RAW DATA section start

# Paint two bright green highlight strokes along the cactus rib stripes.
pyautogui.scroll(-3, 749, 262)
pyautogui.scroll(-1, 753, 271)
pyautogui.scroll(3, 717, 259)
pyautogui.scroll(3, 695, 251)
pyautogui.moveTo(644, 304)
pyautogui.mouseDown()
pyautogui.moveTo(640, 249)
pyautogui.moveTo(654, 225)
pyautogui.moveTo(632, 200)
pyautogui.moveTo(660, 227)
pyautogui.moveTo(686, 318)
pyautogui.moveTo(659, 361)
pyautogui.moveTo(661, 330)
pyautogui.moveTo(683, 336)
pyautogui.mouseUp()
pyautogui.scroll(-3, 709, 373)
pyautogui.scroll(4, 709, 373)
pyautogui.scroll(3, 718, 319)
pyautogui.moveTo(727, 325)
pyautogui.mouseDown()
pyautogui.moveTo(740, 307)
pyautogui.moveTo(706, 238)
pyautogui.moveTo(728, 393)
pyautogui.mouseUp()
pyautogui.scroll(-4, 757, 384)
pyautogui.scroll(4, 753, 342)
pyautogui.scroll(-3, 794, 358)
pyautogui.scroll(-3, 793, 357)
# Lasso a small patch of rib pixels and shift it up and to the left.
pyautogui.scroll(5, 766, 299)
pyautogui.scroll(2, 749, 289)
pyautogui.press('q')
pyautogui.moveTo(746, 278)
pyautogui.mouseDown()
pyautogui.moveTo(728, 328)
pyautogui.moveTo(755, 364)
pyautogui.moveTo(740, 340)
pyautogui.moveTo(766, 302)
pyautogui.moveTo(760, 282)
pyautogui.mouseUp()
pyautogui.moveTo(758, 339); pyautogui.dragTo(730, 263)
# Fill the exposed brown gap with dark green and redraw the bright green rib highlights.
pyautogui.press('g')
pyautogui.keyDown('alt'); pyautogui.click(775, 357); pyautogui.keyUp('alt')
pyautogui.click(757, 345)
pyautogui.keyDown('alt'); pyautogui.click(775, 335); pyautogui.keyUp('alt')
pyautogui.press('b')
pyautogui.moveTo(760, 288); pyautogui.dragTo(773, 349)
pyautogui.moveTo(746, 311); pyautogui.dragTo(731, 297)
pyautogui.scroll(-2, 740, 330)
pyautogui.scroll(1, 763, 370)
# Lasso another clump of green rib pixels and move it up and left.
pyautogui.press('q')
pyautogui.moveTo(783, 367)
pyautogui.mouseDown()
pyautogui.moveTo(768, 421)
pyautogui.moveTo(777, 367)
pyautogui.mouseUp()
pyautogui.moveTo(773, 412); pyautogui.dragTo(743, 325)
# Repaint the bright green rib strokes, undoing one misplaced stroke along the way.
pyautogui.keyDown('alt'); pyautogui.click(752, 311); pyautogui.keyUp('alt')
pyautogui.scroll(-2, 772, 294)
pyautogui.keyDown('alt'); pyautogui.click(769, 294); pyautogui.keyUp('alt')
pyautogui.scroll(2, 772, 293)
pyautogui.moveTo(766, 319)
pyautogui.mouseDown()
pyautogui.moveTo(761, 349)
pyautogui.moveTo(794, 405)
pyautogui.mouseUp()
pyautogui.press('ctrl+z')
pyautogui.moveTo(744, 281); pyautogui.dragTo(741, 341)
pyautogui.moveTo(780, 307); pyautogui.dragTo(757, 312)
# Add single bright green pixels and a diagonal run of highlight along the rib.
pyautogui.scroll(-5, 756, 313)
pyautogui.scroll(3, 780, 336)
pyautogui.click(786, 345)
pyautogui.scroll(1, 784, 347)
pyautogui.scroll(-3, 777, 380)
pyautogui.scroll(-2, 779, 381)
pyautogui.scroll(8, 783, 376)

RAW DATA section end

AIM OF THE TASK
Print again the lines of the entries above that fall between the line holding "pyautogui.moveTo(660, 227)" and the line holding "pyautogui.scroll(4, 753, 342)", inclusive, exactly as they stand.

WRITTEN SOLUTION
pyautogui.moveTo(660, 227)
pyautogui.moveTo(686, 318)
pyautogui.moveTo(659, 361)
pyautogui.moveTo(661, 330)
pyautogui.moveTo(683, 336)
pyautogui.mouseUp()
pyautogui.scroll(-3, 709, 373)
pyautogui.scroll(4, 709, 373)
pyautogui.scroll(3, 718, 319)
pyautogui.moveTo(727, 325)
pyautogui.mouseDown()
pyautogui.moveTo(740, 307)
pyautogui.moveTo(706, 238)
pyautogui.moveTo(728, 393)
pyautogui.mouseUp()
pyautogui.scroll(-4, 757, 384)
pyautogui.scroll(4, 753, 342)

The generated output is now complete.